If reaction 2 is slowest, we combine reaction 2 with the reactions that occur before it (i.e. combine with reaction 1), resulting in
H2O2 + I- + H+ --> H2O + HOI
Again, the powers of the rate equation is based on the stoichiometric ratio of the reactants , so its [H2O2]^1 , [I-]^1 and [H+]^1

If reaction 3 is slowest, we combine reaction 3 with the reactions that occur before it (i.e. combine with reactions 1 and 2), resulting in
H2O2 + 2I- + 2H+ --> I2 + 2H2O
Again, the powers of the rate equation is based on the stoichiometric ratio of the reactants , so its [H2O2]^1 , [I-]^2 and [H+]^2

 

[nehaoscar]

Why part iii no change?
Wouldn't the equlibrium shift to the left so the potential will decrease so wouldn't the Ecell increase?

 

[nehaoscar]

mark scheme says concentration of fe3+ is 0.2 but question is showing 0.1... how is it 0.2??
Also for Ka don't you multiply Ka by the concentration of the solution and not just Fe3+ ions??

 

[Muhammad Bilal Shaikh]

Any guess or predicted paper for chemistry p33 which is on 29th?????

 

[darks]

Anyone please any guess for p33 ? 29th oct

 

[awesomaholic101]

when they ask us to add 1 cm^3 of starch indicator for titration, we add approximately how many drops?

 

[Nushad Nahue]

If anyon . ANYONE has solved w/14 33 could you please please please upload it here? I want to see how the graph was drawn in q1.

 

[darks]

when they ask us to add 1 cm^3 of starch indicator for titration, we add approximately how many drops?

0.05 cm3 is one drop. so u put it in estimation. usually a dropper will have a mark on it.

 

[awesomaholic101]

0.05 cm3 is one drop. so u put it in estimation. usually a dropper will have a mark on it.
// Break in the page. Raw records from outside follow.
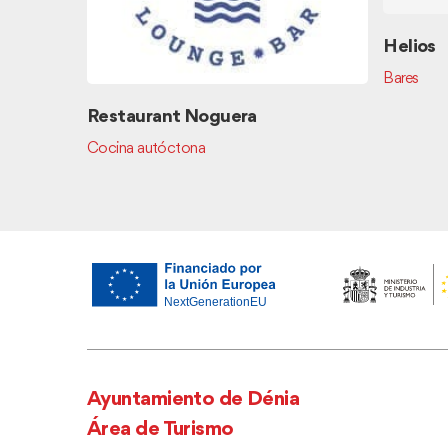
Helios
Bares
Restaurant Noguera
Cocina autóctona
Ayuntamiento de Dénia
Área de Turismo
that would come aroung like 20 drops

 

[darks]

that would come aroung like 20 drops

the dropper will have markings of 1-3 cm3.
in case it does not... 15-20 drops then.

 

[awesomaholic101]

the dropper will have markings of 1-3 cm3.
in case it does not... 15-20 drops then.

owkay

 

[lizlovespiano]

oh goog... look.. we have 3 products.. ethene methane and propene...

if i mole is produced by cracking, then o.5% will be of ethene(as mentioned in the q) then 0.25 of propene and .25 of methane is produced... .25+.25+.5=1...
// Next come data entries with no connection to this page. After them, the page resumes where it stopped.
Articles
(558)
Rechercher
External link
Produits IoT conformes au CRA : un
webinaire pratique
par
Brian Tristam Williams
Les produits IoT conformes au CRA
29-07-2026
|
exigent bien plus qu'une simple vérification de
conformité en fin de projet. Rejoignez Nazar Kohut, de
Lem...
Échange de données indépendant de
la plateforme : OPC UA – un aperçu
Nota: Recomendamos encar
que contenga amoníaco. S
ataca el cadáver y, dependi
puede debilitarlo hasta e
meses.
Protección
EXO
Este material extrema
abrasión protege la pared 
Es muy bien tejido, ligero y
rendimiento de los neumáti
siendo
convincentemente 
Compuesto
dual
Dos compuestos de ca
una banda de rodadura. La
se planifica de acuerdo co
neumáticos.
to convert .25 into proper fraction, we need to multiply it by 4 to bring it to a whole number... by doing this.. we will get 1 mole of propene, 1 mole of methane and 2 moles of ethene(.5*4).. no of Carbons now we have are 8 all together... so B is the answer...

Hello, why are propene and methane .25% respectively? How do you know that they are equally .25%? It could be .15 and .35 also too, right?

 

[lemonrsiow]

Does anyone know how to solve the molecular mass question? 9701/52/MJ/15 Q2di

 

[ahmed butt]

http://papers.xtremepapers.com/CIE/Cambridge International A and AS Level/Chemistry (9701)/9701_s08_qp_1.pdf
Q38, Q4,Q5,Q2,Q15? Doubt can anyone, i will be thankfull to him

 

[The Sarcastic Retard]

http://papers.xtremepapers.com/CIE/Cambridge International A and AS Level/Chemistry (9701)/9701_s08_qp_1.pdf
Q38, Q4,Q5? Doubt can anyone, i will be thankfull to him

4)


5)
Shape of BF3 is trigonal planner so option B and D are ruled off.
Due to presence of lone pair at nitrogen atom will repel B - F bond pairs hence its shape will not be trigonal planner its bond angle will decrease so A cannot be answer hence its C.

38)
Only 1 is correct.
First step will be Nucleophilic substitution reaction. Cl will be replaced by CN, on hydrolysis of CN with NaOH(aq) it will give COO-Na+
2 is incorrect, I guess there wont be any such reaction.
3 is incorrect as Cl will be replaced by OH.